Chender, whose constituency includes the Starr Park area, said the best people to address the housing crisis are the regional housing authorities, but “those people are falling down.”
“They’re not being funded properly to do the work they need to do, and so therefore people step into the gaps, I think, with very good intentions,” she said.
“But without a concerted effort, and without the resources, and the trust, and the ability to create stable housing, any solution is going to be imperfect.”

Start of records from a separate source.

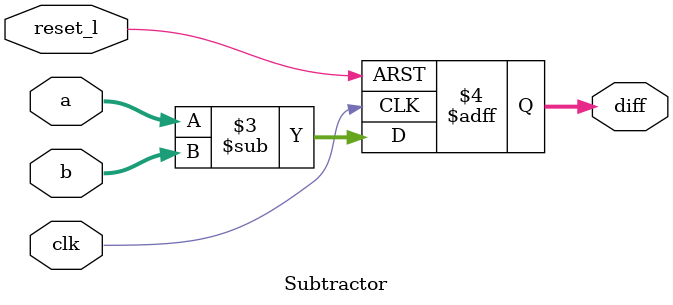
<source format=v>
module Subtractor (
    input clk,
    input reset_l,
    input [7:0] a,
    input [7:0] b,
    output reg [7:0] diff
);

always @(posedge clk, negedge reset_l) begin
    if (!reset_l) begin
        diff <= 8'b0;
    end
    else begin
        diff <= a - b;
    end
end

endmodule

</source>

The province should be looking at “innovative options,” she said, such as right of first refusal, which would allow the province to get first dibs on properties that go up for sale. The province could then turn it into affordable housing.
Chender said there are currently five multi-residential buildings up for sale in her district that the province could look at buying.
“The likelihood of those being long-term, affordable rentals after they’re sold for a million dollars, or whatever they’re going to be sold for in this market, is very slim,” she said.
“There are lots of ways that they could preserve housing stock, they could expand housing stock … There are lots of opportunities, and it’s not an issue of if it’s possible, it’s an issue of political will.
“I’m not saying it’s not complicated. It’s obviously very complex and it’s very challenging, but we just need more action and we need to see it faster.”
In a statement, Christina Deveau, the spokesperson for the provincial Department of Community Services, said the province is working closely with HRM “on homelessness and encampment issues.”
She said in its latest budget, the province earmarked nearly $17 million for “new and continued supportive housing initiatives,” which include providing more funding to service providers and shelters and hiring 10 new housing support workers across the province.
The province has also previously announced $10 million for wraparound supports, shelters and culturally relevant housing.
“Homelessness and lack of affordable housing is a problem too significant and too complex for one level of government, one private sector organization or one non-profit group to fix on its own,” said Deveau.
Meanwhile, Halifax city council is expected to vote on whether or not to accept the recommendations in the staff report on Tuesday.